Wiśniewski gorzko ocenił tegoroczną Eurowizję. "Walnijcie się w te puste łby"
Kamil Frątczak
14 maja 2024, 15:55·2 minuty czytania
Publikacja artykułu: 14 maja 2024, 15:55
Michał Wiśniewski postanowił ocenić tegoroczny Konkurs Piosenki Eurowizji w Malmö. Artysta, który sam dwukrotnie miał okazję reprezentować Polskę w wydarzeniu, nie zostawił suchej nitki na hejterach. Zaapelował do internautów, jednocześnie stając w obronie Luny.
Niektóre występy były na tyle szokujące, że podzieliły widzów. Głos w sprawie tegorocznego konkursu zabrała już między innymi Edyta Górniak, która wymownie oceniła występ osoby reprezentującej Irlandię. Teraz swoje stanowisko przedstawił Michał Wiśniewski, który w wydarzeniu dwukrotnie reprezentował nasz kraj.
Michał Wiśniewski ocenił tegoroczną Eurowizję. Stanął w obronie Luny
Przypomnijmy, że Polska podczas tegorocznej Eurowizji nie zakwalifikowała się do wielkiego finału. Luna z piosenką "The Tower" zajęła 12 miejsce z liczbą 35 punktów. Choć Michał Wiśniewski w 2003 roku zajął w wielkim finale 7 miejsce, wykonując piosenkę "Keine Grenzen – Żadnych granic", to niespełna 3 lata później znalazł się w podobnej sytuacji, jak Luna.
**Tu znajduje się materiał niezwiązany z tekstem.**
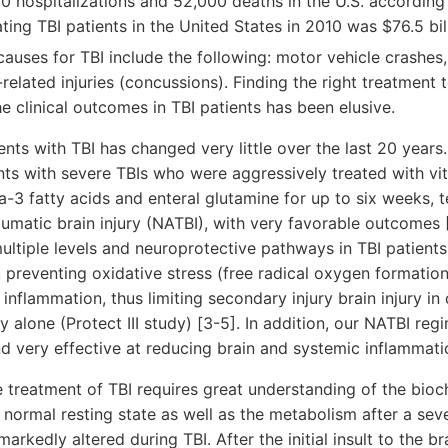
00 hospitalizations and 52,000 deaths in the U.S. accordin
ting TBI patients in the United States in 2010 was $76.5 bil
causes for TBI include the following: motor vehicle crashes, 
-related injuries (concussions). Finding the right treatment 
e clinical outcomes in TBI patients has been elusive.
ts with TBI has changed very little over the last 20 years
ents with severe TBIs who were aggressively treated with vi
3 fatty acids and enteral glutamine for up to six weeks, 
umatic brain injury (NATBI), with very favorable outcomes 
ltiple levels and neuroprotective pathways in TBI patient
 preventing oxidative stress (free radical oxygen formation
nflammation, thus limiting secondary injury brain injury in 
alone (Protect III study) [3-5]. In addition, our NATBI regi
nd very effective at reducing brain and systemic inflammatio
 treatment of TBI requires great understanding of the bi
a normal resting state as well as the metabolism after a sev
arkedly altered during TBI. After the initial insult to the bra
Kiedy Ich Troje po raz drugi zdecydowało się reprezentować nasz kraj w konkursie, nie zakwalifikowało się do wielkiego finału. Wówczas zajęliśmy pierwsze miejsce pod kreską, czyli jedenaste. Teraz Wiśniewski ocenił Eurowizję, zwracając się do internautów krytykujących Lunę.
***
W tym roku kolej Luny. Ale czy pamiętasz poprzednie występy Polski na Eurowizji?
"Postanowiłem zabrać głos w sprawie Eurowizji (…) Troszeczkę ten cyrk jest co roku, więc nie wiem, skąd zdziwienie, że Polska nie dostała się do finału. Moja wypowiedź będzie związana głównie z tym, skąd się w was bierze tyle żółci, żeby niszczyć kogoś, kto pojechał się podłożyć. Muzyka przecież to nie jest sport (…) Wygrywać to rzecz łatwa, ale sukces ma zawsze wielu ojców, a teraz dziwicie się, że nie dostaliśmy się do finału" – wyjaśnił na Instagramie.
Lider Ich Troje chciałby, żeby to ludzie decydowali o tym, kto będzie reprezentował nasz kraj w konkursie. Wtedy najprawdopodobniej wszyscy byliby zadowolenia. Chociaż z pewnością znalazłyby się wyjątki. Kończąc, dał do zrozumienia, że komentarze niektórych doprowadzają go do szału.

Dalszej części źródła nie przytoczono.